Falar da passagem de Isco pelo Real Madrid como um fracasso exige cuidado. O rótulo até pode fazer sentido olhando apenas para os últimos anos, mas fica completamente distorcido quando se analisa o todo. Poucos jogadores na história recente do clube conquistaram tanto quanto o meia espanhol — e, ao mesmo tempo, terminaram sua trajetória com uma sensação tão contraditória.
Isco completou 33 anos ainda tentando reencontrar regularidade após uma sequência pesada de lesões. Hoje no Real Betis, ele voltou a ser protagonista, mas o caminho até essa recuperação foi marcado por altos extremos e uma queda brusca no momento mais inesperado da carreira.
Um início brilhante e espaço entre os melhores do mundo
Quando chegou ao Real Madrid em 2013, vindo do Málaga, Isco era visto como uma das maiores promessas do futebol europeu. Vinha de um título europeu com a seleção sub-21 da Espanha e do prêmio Golden Boy, que o colocava como o melhor jovem jogador do mundo naquele momento.
Sob o comando de Carlo Ancelotti, ele não demorou a ganhar espaço. Talvez nunca tenha sido um titular absoluto incontestável, mas sempre foi peça importante em um elenco recheado de estrelas. Sua capacidade de controlar o ritmo do jogo, segurar a bola sob pressão e decidir em espaços curtos o tornaram um jogador único dentro daquele time.
Mas foi com Zinedine Zidane que Isco atingiu seu auge.
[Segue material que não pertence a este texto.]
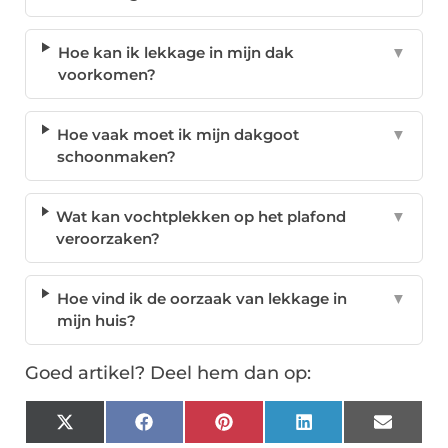
Hoe kan ik lekkage in mijn dak
▼
voorkomen?
Hoe vaak moet ik mijn dakgoot
▼
schoonmaken?
Wat kan vochtplekken op het plafond
▼
veroorzaken?
Hoe vind ik de oorzaak van lekkage in
▼
mijn huis?
Goed artikel? Deel hem dan op:
X
Facebook
Pinterest
LinkedIn
Email
(Twitter)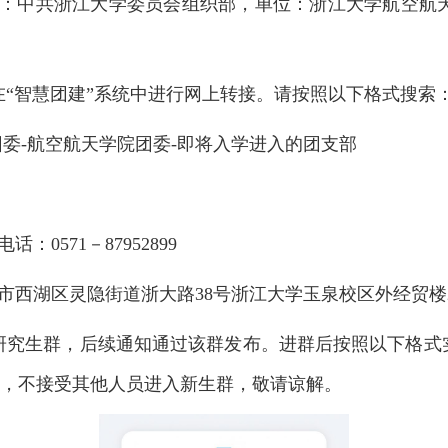
：中共浙江大学委员会组织部，单位：浙江大学航空航
在“智慧团建”系统中进行网上转接。请按照以下格式搜索
团委-航空航天学院团委-即将入学进入的团支部
电话：
0571－87952899
市西湖区灵隐街道浙大路
38号浙江大学玉泉校区外经贸楼22
院研究生群，后续通知通过该群发布。进群后按照以下格式实名
群，不接受其他人员进入新生群，敬请谅解。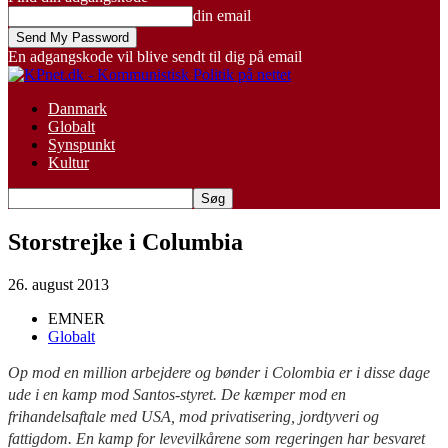
din email
En adgangskode vil blive sendt til dig på email
Danmark
Globalt
Synspunkt
Kultur
Storstrejke i Columbia
26. august 2013
EMNER
Globalt
Op mod en million arbejdere og bønder i Colombia er i disse dage
ude i en kamp mod Santos-styret. De kæmper mod en
frihandelsaftale med USA, mod privatisering, jordtyveri og
fattigdom. En kamp for levevilkårene som regeringen har besvaret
O francês enxergava no meia algo que poucos treinadores conseguiram explorar: liberdade criativa sem comprometer o coletivo. Em um time que dominou a Europa, Isco teve papel central.

Auge nas decisões e protagonismo em títulos históricos
O período entre 2016 e 2018 representa o pico da carreira de Isco. Nas finais de Champions League, competição em que o Real Madrid construiu uma dinastia, ele deixou de ser apenas coadjuvante para virar protagonista.
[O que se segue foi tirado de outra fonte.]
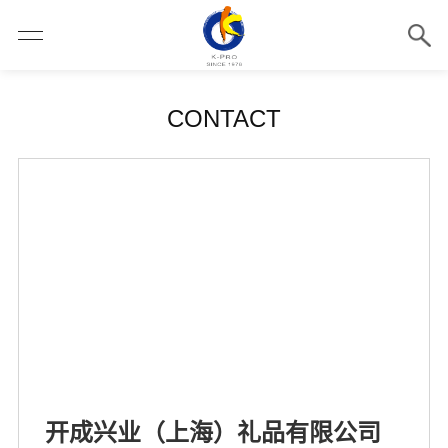
CONTACT
开成兴业（上海）礼品有限公司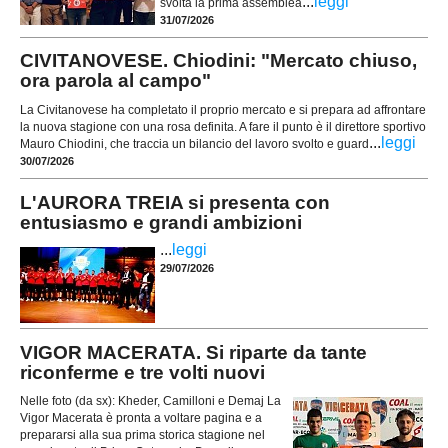
...
leggi
svolta la prima assemblea
31/07/2026
CIVITANOVESE. Chiodini: "Mercato chiuso,
ora parola al campo"
La Civitanovese ha completato il proprio mercato e si prepara ad affrontare
la nuova stagione con una rosa definita. A fare il punto è il direttore sportivo
...
leggi
Mauro Chiodini, che traccia un bilancio del lavoro svolto e guard
30/07/2026
L'AURORA TREIA si presenta con
entusiasmo e grandi ambizioni
...
leggi
29/07/2026
VIGOR MACERATA. Si riparte da tante
riconferme e tre volti nuovi
Nelle foto (da sx): Kheder, Camilloni e Demaj La
Vigor Macerata è pronta a voltare pagina e a
prepararsi alla sua prima storica stagione nel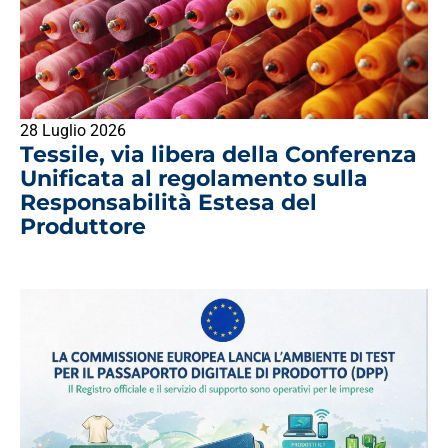
28 Luglio 2026
Tessile, via libera della Conferenza
Unificata al regolamento sulla
Responsabilità Estesa del
Produttore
Contra a Juventus, em 2017, e diante do Liverpool, em 2018, começou como titular — algo que diz muito sobre seu nível, considerando que nomes como Gareth Bale ficaram no banco. Era o reconhecimento de que, naquele momento, Isco oferecia equilíbrio, criatividade e controle em jogos decisivos.
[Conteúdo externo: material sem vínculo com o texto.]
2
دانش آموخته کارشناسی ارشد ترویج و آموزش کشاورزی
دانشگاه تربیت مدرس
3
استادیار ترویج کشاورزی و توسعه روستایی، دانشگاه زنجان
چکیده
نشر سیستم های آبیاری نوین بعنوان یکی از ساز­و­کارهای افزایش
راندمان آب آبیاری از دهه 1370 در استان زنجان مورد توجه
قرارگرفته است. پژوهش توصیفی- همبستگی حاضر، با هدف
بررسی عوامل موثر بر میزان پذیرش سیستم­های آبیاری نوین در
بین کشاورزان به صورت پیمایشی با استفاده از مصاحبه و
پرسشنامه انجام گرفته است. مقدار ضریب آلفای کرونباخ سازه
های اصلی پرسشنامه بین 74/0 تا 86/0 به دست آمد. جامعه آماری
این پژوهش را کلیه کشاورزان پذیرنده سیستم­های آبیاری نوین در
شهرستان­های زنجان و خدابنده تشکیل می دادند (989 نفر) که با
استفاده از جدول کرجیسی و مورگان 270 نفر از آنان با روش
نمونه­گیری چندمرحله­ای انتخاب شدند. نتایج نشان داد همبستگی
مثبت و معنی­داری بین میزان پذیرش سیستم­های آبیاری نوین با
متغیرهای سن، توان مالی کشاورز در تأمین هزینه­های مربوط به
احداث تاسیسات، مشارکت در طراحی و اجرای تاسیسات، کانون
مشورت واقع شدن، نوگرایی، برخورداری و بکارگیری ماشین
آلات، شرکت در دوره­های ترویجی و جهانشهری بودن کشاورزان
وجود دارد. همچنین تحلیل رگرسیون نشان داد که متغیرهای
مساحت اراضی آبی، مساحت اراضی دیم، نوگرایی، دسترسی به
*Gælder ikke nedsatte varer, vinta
Ao todo, foram cinco títulos da UEFA Champions League, além de ligas nacionais, mundiais e copas. Números que, por si só, desmontam qualquer ideia simplista de fracasso.

A virada negativa e o conflito que mudou tudo
A partir da temporada 2018-19, tudo começou a mudar. Isco iniciou o ciclo em alta, mas problemas físicos, como uma apendicite, interromperam seu ritmo. Paralelamente, a troca de comando técnico teve impacto direto em sua trajetória.
Com a chegada de Santiago Solari, a relação se deteriorou rapidamente. Isco perdeu espaço, foi deixado de fora até de convocações para o banco e se envolveu em episódios internos que desgastaram ainda mais sua situação.
O ponto mais crítico veio quando o treinador questionou publicamente seu comprometimento físico e competitivo. A partir dali, o meia praticamente desapareceu do time. Mesmo com o retorno de Zidane, que tentou recuperar sua melhor versão, o dano já estava feito.

Queda de protagonismo e saída discreta
Os números ajudam a entender essa queda. Nas primeiras cinco temporadas, Isco mantinha uma média próxima de 3 mil minutos por ano. Nos últimos quatro anos, esse número caiu drasticamente para pouco mais de 1.200.
Na temporada de despedida, 2021-22, sua participação foi quase simbólica. Atuou pouco, não teve minutos na Champions, mas ainda assim fez parte de mais um título europeu — um retrato quase poético da sua passagem pelo clube: presente nas conquistas, mesmo longe do protagonismo.
Esse contraste entre sucesso coletivo e perda individual de espaço é o que alimenta a narrativa de “fracasso”. Não pelo que ele conquistou, mas pela forma como terminou.
Um “fracasso” que poucos na história tiveram
Chamar a trajetória de Isco no Real Madrid de fracasso é, no mínimo, paradoxal. Foram 19 títulos em nove temporadas, participações decisivas em finais e momentos em que foi considerado um dos melhores meio-campistas do mundo.
Por outro lado, também é impossível ignorar os últimos anos, marcados por queda física, problemas mentais e dificuldades de adaptação a novos contextos táticos. O próprio jogador reconhece isso, assumindo responsabilidade pelo declínio.
Talvez a definição mais justa esteja no meio do caminho. Isco não fracassou — ele viveu uma carreira de extremos dentro de um dos clubes mais exigentes do planeta.
E no fim, sua história no Real Madrid acaba sendo isso: um sucesso gigantesco que terminou de forma melancólica. Um “fracasso” apenas na narrativa final, mas não na essência do que foi construído ao longo dos anos.